In a bid to boost sales, Saudi Arabia recently approved a new measure that gives shops the option to stay open 24 hours a day. But, there's a catch. 

The shops would still be obliged to close during Muslim prayers, as per a Saudi law that states malls, restaurants, cafés, gas stations, and even hospitals must close during the call for adhan (Islamic prayer) and throughout prayer time as well. 

Saudi Arabia's Cabinet announced the new measure on Tuesday via the state-run Saudi Press Agency. Previous media reports falsely claimed that the new measure puts an end to the mandatory closure during prayer times. However, in the state-run report, there is no explicit mention of it. Had the law been repealed, it would have been addressed with much more volume.

For businesses who wish to operate around the clock, a fee must be paid to do so. The Ministry of Municipal and Rural Affairs will decide on the fees, according to AP.

On Tuesday night, Bloomberg published a report based on a tweet posted by Saudi-owned television channel Al-Arabiya which reportedly stated that shops would now be allowed to stay open during prayers. However, Al-Arabiya soon deleted the post and shared a follow-up tweet in which a spokesperson can be heard rejecting the claims.

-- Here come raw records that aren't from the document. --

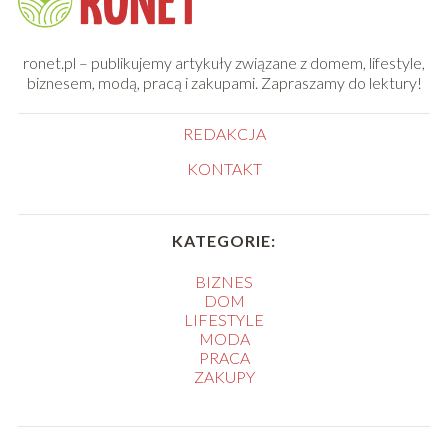
ronet.pl – publikujemy artykuły związane z domem, lifestyle,
biznesem, modą, pracą i zakupami. Zapraszamy do lektury!
REDAKCJA
KONTAKT
KATEGORIE:
BIZNES
DOM
LIFESTYLE
MODA
PRACA
ZAKUPY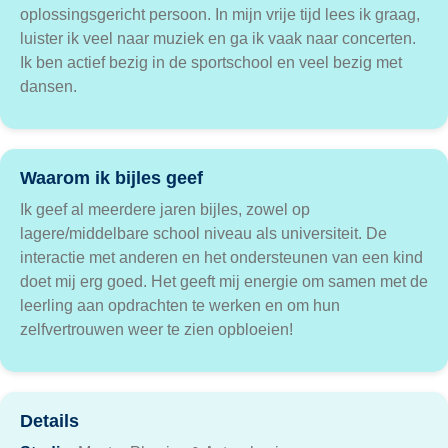
oplossingsgericht persoon. In mijn vrije tijd lees ik graag,
luister ik veel naar muziek en ga ik vaak naar concerten.
Ik ben actief bezig in de sportschool en veel bezig met
dansen.
Waarom ik bijles geef
Ik geef al meerdere jaren bijles, zowel op
lagere/middelbare school niveau als universiteit. De
interactie met anderen en het ondersteunen van een kind
doet mij erg goed. Het geeft mij energie om samen met de
leerling aan opdrachten te werken en om hun
zelfvertrouwen weer te zien opbloeien!
Details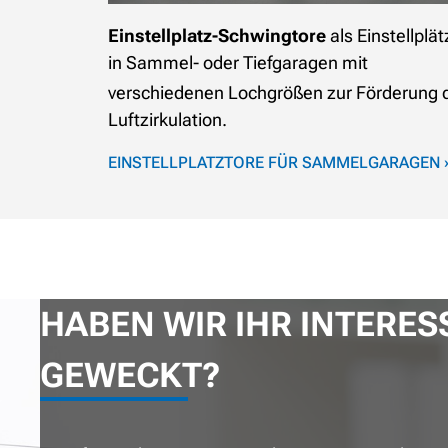
Einstellplatz-Schwingtore
als
Einstellplät
in Sammel- oder Tiefgaragen mit
verschiedenen Lochgrößen zur
Förderung 
Luftzirkulation.
EINSTELLPLATZTORE FÜR SAMMELGARAGEN 
HABEN WIR IHR INTERES
GEWECKT?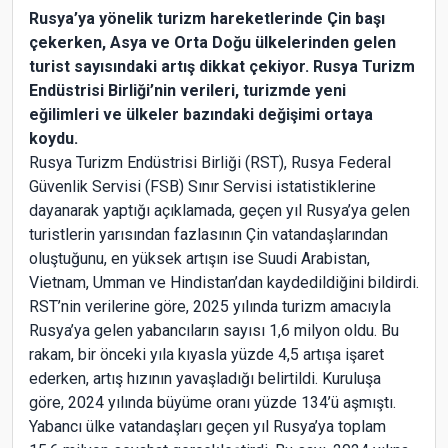
Rusya’ya yönelik turizm hareketlerinde Çin başı
çekerken, Asya ve Orta Doğu ülkelerinden gelen
turist sayısındaki artış dikkat çekiyor. Rusya Turizm
Endüstrisi Birliği’nin verileri, turizmde yeni
eğilimleri ve ülkeler bazındaki değişimi ortaya
koydu.
Rusya Turizm Endüstrisi Birliği (RST), Rusya Federal
Güvenlik Servisi (FSB) Sınır Servisi istatistiklerine
dayanarak yaptığı açıklamada, geçen yıl Rusya’ya gelen
turistlerin yarısından fazlasının Çin vatandaşlarından
oluştuğunu, en yüksek artışın ise Suudi Arabistan,
Vietnam, Umman ve Hindistan’dan kaydedildiğini bildirdi.
RST’nin verilerine göre, 2025 yılında turizm amacıyla
Rusya’ya gelen yabancıların sayısı 1,6 milyon oldu. Bu
rakam, bir önceki yıla kıyasla yüzde 4,5 artışa işaret
ederken, artış hızının yavaşladığı belirtildi. Kuruluşa
göre, 2024 yılında büyüme oranı yüzde 134’ü aşmıştı.
Yabancı ülke vatandaşları geçen yıl Rusya’ya toplam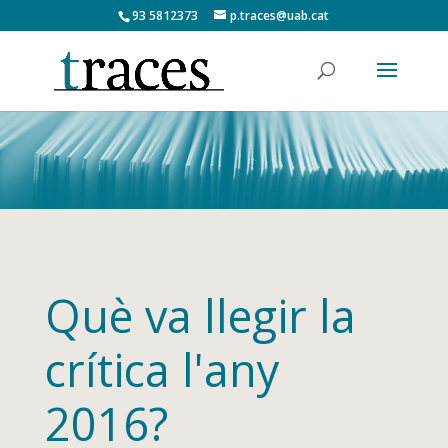
93 5812373
p.traces@uab.cat
Què va llegir la
crítica l'any
2016?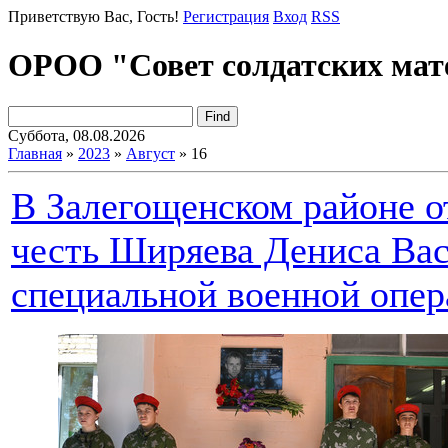
Приветствую Вас
, Гость!
Регистрация
Вход
RSS
ОРОО "Совет солдатских мат
Суббота, 08.08.2026
Главная
»
2023
»
Август
»
16
В Залегощенском районе 
честь Ширяева Дениса Вас
специальной военной опе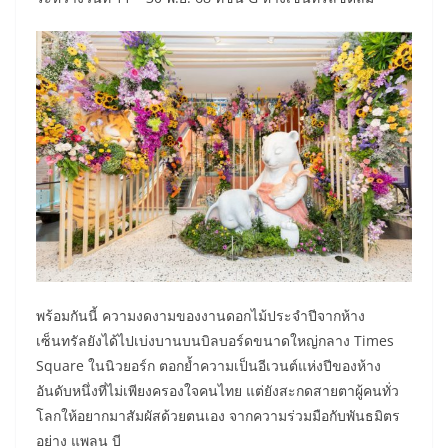
พร้อมกันนี้ ความงดงามของงานดอกไม้ประจำปีจากห้าง
เซ็นทรัลยังได้ไปเบ่งบานบนบิลบอร์ดขนาดใหญ่กลาง Times
Square ในนิวยอร์ก ตอกย้ำความเป็นอีเวนต์แห่งปีของห้าง
อันดับหนึ่งที่ไม่เพียงครองใจคนไทย แต่ยังสะกดสายตาผู้คนทั่ว
โลกให้อยากมาสัมผัสด้วยตนเอง จากความร่วมมือกับพันธมิตร
อย่าง แพลน บี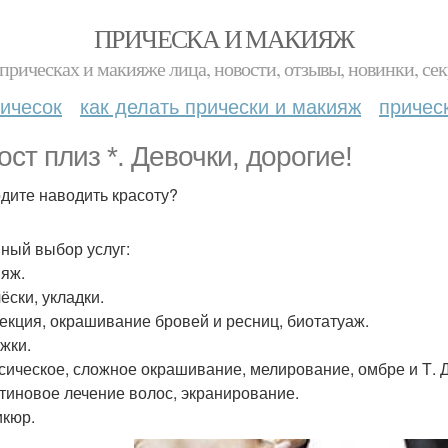
ПРИЧЕСКА И МАКИЯЖ
прическах и макияже лица, новости, отзывы, новинки, сек
ичесок
как делать прически и макияж
причес
ост плиз *. Девочки, дорогие!
дите наводить красоту?
ный выбор услуг:
ияж.
ёски, укладки.
рекция, окрашивание бровей и ресниц, биотатуаж.
ижки.
ссическое, сложное окрашивание, мелирование, омбре и Т. Д
атиновое лечение волос, экранирование.
икюр.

The cabinet decision "doesn't include carrying out commercial activities during prayers and it doesn't touch any previous decision related to prayer times," said Khalid Al-Dughaither, a deputy at the ministry, reported Bloomberg.

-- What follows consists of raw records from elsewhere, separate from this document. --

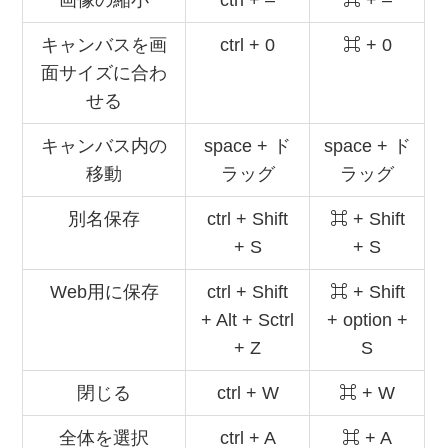
キャンバスを画
ctrl + 0
⌘ + 0
面サイズに合わ
せる
キャンバス内の
space + ド
space + ド
移動
ラッグ
ラッグ
別名保存
ctrl + Shift
⌘ + Shift
+ S
+ S
Web用に保存
ctrl + Shift
⌘ + Shift
+ Alt + Sctrl
+ option +
+ Z
S
閉じる
ctrl + W
⌘ + W
全体を選択
ctrl + A
⌘ + A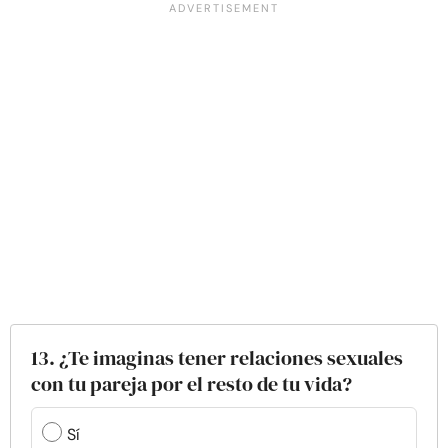
13. ¿Te imaginas tener relaciones sexuales
con tu pareja por el resto de tu vida?
Sí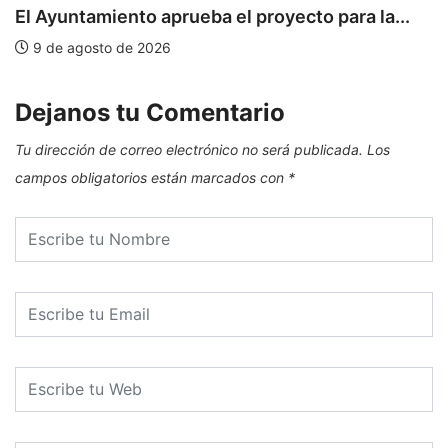
E
El Ayuntamiento aprueba el proyecto para la...
9 de agosto de 2026
Dejanos tu Comentario
Tu dirección de correo electrónico no será publicada.
Los
campos obligatorios están marcados con
*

Even though the rule has long been applied in the kingdom, many locals have demanded authorities reconsider the law.

One Saudi lawyer, Abdul Rahman Al Lahem, voiced his opinion in a video interview shared last year. 

"There is no religious edict stating that shops must close at prayer times, this is a law that's only in effect because the kingdom's religious police enforce it on people," he said.

According to Bloomberg, a government document published last year had called for an end to mandatory prayer closures, but was removed in a later version.

Saudi Gazette cited economists who believe the decision meets several needs. First, it enhances life during nighttime as well as accommodates people when the bolstering sun is in hiding - something necessary during the summer in the Gulf nation.

The new measure also seeks to boost operations for private sector businesses. Over the years, Saudi Arabia has been putting more effort into enhancing operations for the private sector. In April, the kingdom revealed its plan to create more than half a million private-sector jobs by 2030. Let's see how many current and new businesses will choose to keep their operations running 24/7 following the newly announced decision.